My brother Paul is coming home today.
In the next few hours a plane will land and the trip that started out so routinely and ended so unexpectedly will be complete. The usual hugs and unpacking and catching up that mark the end of a business trip have been replaced by baggage handlers taking his body to a quiet hearse, but more than ever we are glad, in our tears, that our Paul is home.
Some decades ago our parents took a leap of faith and moved the family to Minnesota in pursuit of a better job and a better life. And over the years it has become home, first because our parents were there, and now because it is where we bury our dead. We are fixed to this place by life and death and Wisconsin seems so very distant although the border is an easy day's walk away.

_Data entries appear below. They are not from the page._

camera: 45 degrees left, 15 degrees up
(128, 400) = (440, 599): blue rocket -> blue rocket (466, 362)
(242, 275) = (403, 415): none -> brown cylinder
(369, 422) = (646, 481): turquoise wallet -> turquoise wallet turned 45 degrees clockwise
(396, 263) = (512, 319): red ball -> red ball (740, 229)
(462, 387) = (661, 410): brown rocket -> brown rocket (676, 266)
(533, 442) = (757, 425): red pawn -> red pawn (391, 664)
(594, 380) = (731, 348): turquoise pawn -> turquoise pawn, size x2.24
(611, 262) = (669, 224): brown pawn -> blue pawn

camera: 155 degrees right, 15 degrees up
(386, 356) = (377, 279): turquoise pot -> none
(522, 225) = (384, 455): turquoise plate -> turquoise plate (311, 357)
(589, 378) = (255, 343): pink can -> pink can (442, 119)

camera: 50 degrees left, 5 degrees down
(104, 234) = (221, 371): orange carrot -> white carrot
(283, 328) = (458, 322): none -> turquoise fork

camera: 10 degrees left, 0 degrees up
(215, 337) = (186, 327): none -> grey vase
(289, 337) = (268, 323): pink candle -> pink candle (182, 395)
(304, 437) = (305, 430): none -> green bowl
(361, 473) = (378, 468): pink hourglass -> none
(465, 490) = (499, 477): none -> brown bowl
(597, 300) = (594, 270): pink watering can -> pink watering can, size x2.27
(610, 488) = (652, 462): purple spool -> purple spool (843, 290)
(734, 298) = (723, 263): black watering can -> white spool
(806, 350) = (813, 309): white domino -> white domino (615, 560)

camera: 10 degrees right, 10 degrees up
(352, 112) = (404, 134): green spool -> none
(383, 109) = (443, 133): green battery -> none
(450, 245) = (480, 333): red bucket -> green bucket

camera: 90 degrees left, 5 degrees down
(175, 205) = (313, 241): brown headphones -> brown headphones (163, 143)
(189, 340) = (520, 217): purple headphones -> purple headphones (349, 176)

Paul will be buried in the same cemetery as my father on the edge of Mahtomedi. It is a remarkably quiet place that had once been the country cemetery for the city of North St. Paul. Now its a remnant of an earlier time, a place surrounded right to the edges by suburbia yet remarkably calling to mind how this area was once a deep woods and a resort town on the edge of the Twin Cities. The old country road is now a busy four laner but there is still a peace there and a sense of the sacred in the middle of cookie cutter townhomes and conformity.
Our name now joins the list of the familiar Mahtomedi family names who have been gathered in this place. If we were not part of this town in life we are, now, in death part and parcel of its life. Whatever the years bring this small piece of land, more than any houses we buy, will mark us as belonging here.
In my mind as I write this I envision the passage of the years to come, the gentle movement of seasons over the resting places of those we love. I imagine standing by the graves of my father and brother in my old age if God so allows thinking of all that has gone before, all that could have been, and how close and how far away are those I love in a place made holy by thier rest.
The sense of loss will be pronounced, but so will the sense of peace. We spend a few short days wandering this earth in temporary shelter and then, and only, in death do we come to a permanent place, and end to the travels, and where heaven and earth will one day meet we find our home.